Max turns out the lamp. “It feels like everything they say. . . . Like he reached into your ribs and ripped your heart out with his bare hands. Like a giant boulder has been dropped there in its place. I know.”
“It, it physically hurts.” Bridget sounds surprised as she rubs the skin just to the left of the zipper on her sweatshirt.
“It feels worse than a boulder. It’s like, like . . . there’s an . . . elephant standing on my chest.”
Max nods acknowledgment as Bridget turns on her side, tucking into a ball as tears trace the vine pattern on her pillowcase. “My head is getting thick,” she murmurs, and Max prays that Taylor’s flaying words are also getting
harder to rerun. Max lowers the volume on the iPod dock until it’s off. The lulling sounds of traffic return to the darkened room.

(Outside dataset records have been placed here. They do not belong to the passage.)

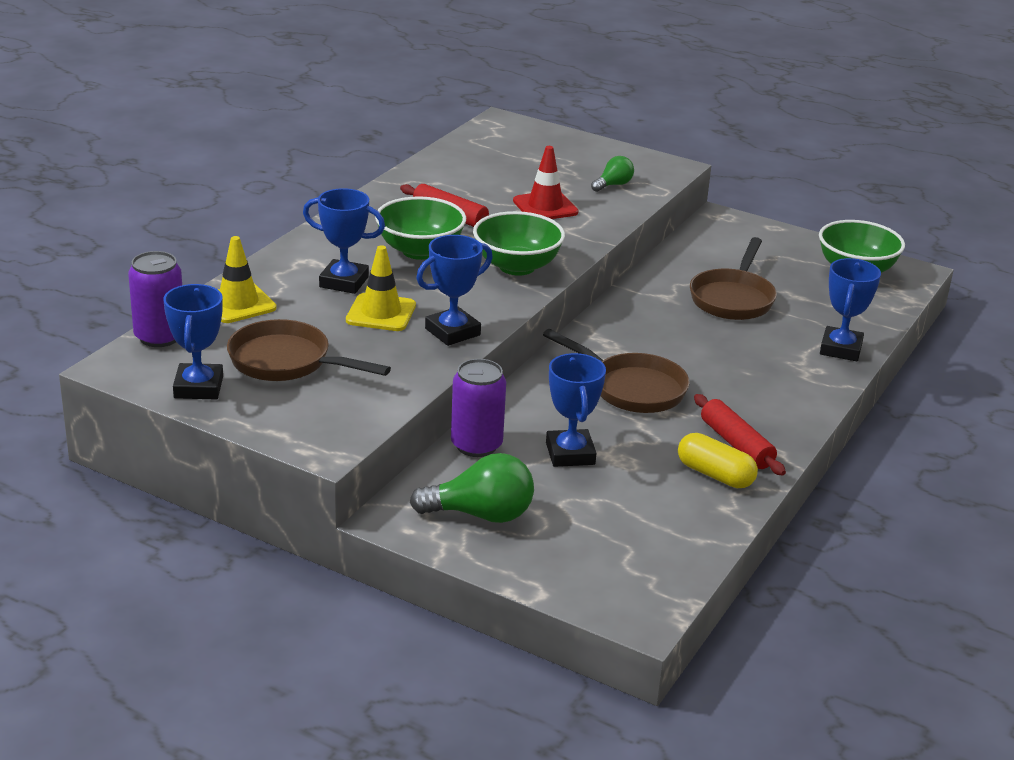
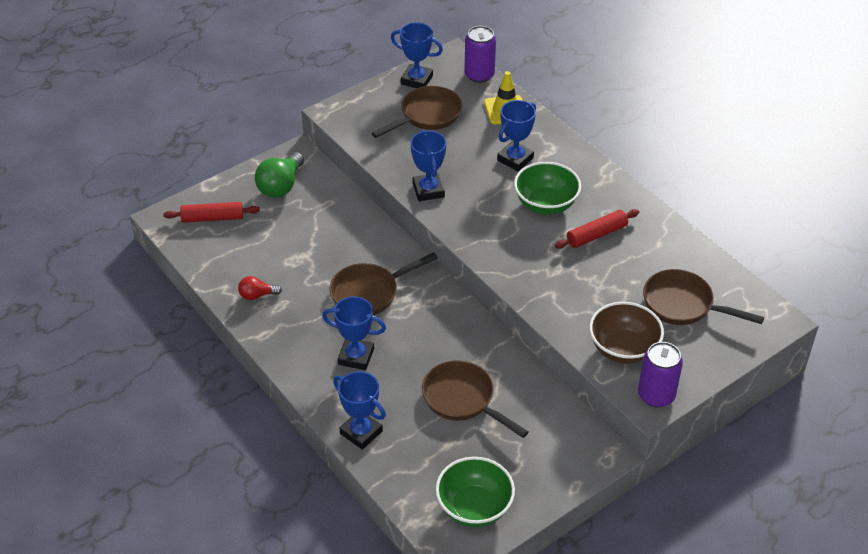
camera: 115 degrees right, 15 degrees up
yellow traffic cone [346,245,416,331] -> none
purple can [451,359,506,457] -> purple can moved to [638,342,683,407]
green bowl [473,211,565,276] -> none
red traffic cone [513,146,579,219] -> none
blue trophy [546,353,606,467] -> blue trophy moved to [322,296,386,370]
green light bulb [591,156,634,192] -> brown bowl [589,302,664,364]
yellow capsule [678,433,758,488] -> red light bulb [238,276,282,300]
red rolling pin [694,394,786,476] -> red rolling pin moved to [163,202,260,223]
none -> brown pan [643,269,764,325]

Max stays with Bridget until her breathing is slow and rhythmic, until she is asleep. Max knows it’s what the body wants in moments of such devastation, to shut down and recharge the adrenals. The tiny hit of fermentation, the magnesium in the chocolate, the homeopathic tranquilizer are just enough to signal permission to the brain to step back from what is far too painful to make sense of just now, in the immediate aftermath of impact. Max stands, covers Bridget with the blanket, relatches the window, and secures a red card on a red cord over Bridget’s wrist. CALL IMMEDIATELY UPON WAKING. Max flips the card right side up. EX, INC.